To configure the cluster, we started with a base OS load. Using Centos 5.3 right now, could just as easily use something different (SuSE, Ubuntu, …). Centos in large part because OFED usually builds cleanly on it.
The beauty of Tiburon is, that we can change the base load underneath the configuration, and it won’t impact the configuration scripts much (though some of the differences in file placement and format need to be accounted for). We can do things to nodes that, well, other cluster load systems find simply impossible, as they usually impose a rigid worldview on how to configure them.
So now we have our storage cluster nodes PXE boot on startup, being bare metal, and within oh … 15 minutes or so, we have a fully up node, with multiple RAID6’s building, yet storage is available on the network.

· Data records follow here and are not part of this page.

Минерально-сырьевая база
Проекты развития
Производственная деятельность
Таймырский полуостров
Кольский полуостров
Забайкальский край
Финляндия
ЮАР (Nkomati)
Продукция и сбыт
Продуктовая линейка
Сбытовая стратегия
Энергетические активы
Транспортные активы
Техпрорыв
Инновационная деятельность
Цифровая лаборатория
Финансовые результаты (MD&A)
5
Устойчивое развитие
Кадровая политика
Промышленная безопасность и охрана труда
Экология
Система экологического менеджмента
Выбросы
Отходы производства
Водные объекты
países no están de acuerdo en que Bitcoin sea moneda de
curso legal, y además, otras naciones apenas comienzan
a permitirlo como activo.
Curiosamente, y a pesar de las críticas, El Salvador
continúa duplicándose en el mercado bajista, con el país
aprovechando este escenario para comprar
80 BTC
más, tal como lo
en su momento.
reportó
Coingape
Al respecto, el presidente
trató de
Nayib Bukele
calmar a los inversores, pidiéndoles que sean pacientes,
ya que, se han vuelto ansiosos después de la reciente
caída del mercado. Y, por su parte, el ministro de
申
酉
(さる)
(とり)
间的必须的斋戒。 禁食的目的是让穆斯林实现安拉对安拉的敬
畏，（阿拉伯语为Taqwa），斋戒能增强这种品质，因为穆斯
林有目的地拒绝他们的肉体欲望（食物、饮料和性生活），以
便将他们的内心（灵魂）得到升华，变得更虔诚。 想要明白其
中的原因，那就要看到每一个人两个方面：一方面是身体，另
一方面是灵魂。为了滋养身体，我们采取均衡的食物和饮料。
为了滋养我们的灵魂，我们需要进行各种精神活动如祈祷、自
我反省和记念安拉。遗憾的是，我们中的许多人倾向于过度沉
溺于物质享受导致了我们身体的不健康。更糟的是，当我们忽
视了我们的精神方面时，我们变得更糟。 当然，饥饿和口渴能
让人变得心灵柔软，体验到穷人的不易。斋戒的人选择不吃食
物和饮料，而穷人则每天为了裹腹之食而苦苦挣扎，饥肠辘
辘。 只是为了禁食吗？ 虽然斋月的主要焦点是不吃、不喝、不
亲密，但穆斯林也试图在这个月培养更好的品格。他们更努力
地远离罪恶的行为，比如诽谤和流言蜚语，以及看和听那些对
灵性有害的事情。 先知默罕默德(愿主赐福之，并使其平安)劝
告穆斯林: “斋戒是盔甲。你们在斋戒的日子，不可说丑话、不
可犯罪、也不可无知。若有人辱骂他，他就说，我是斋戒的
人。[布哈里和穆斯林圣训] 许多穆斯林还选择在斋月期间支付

With a little more work, we can automate specific target configuration in this, and I’ll be working on that tomorrow.
I guess I haven’t talked about I should at some point … I should 🙂 . Think of iSCSI configuration made easy. Or NFS. Or (insert your favorite file/block storage mechanism). Its still in alpha, but is showing great promise as a powerful tool to enable simple configuration of block and file targets.
Again, the idea is to make everything easy. Bring great power to bear, and get out of the way of the user if they want to do things on their own.
But I digress.
I just ran some a basic performance test. Our simple little “lets stream 3 simultaneous 64GB streams to and from disk”. Nothing special really. Machine has 48GB ram, so cache isn’t in the picture.
Needless to say, I like the results. I suspect the customer will be as well. The preliminary results … er … exceed my expectations by a bit on a per machine and per RAID basis.
We have some additional things to do to the nodes tomorrow and Tuesday.
Hoping to have raw performance benchies up around Thursday/Friday.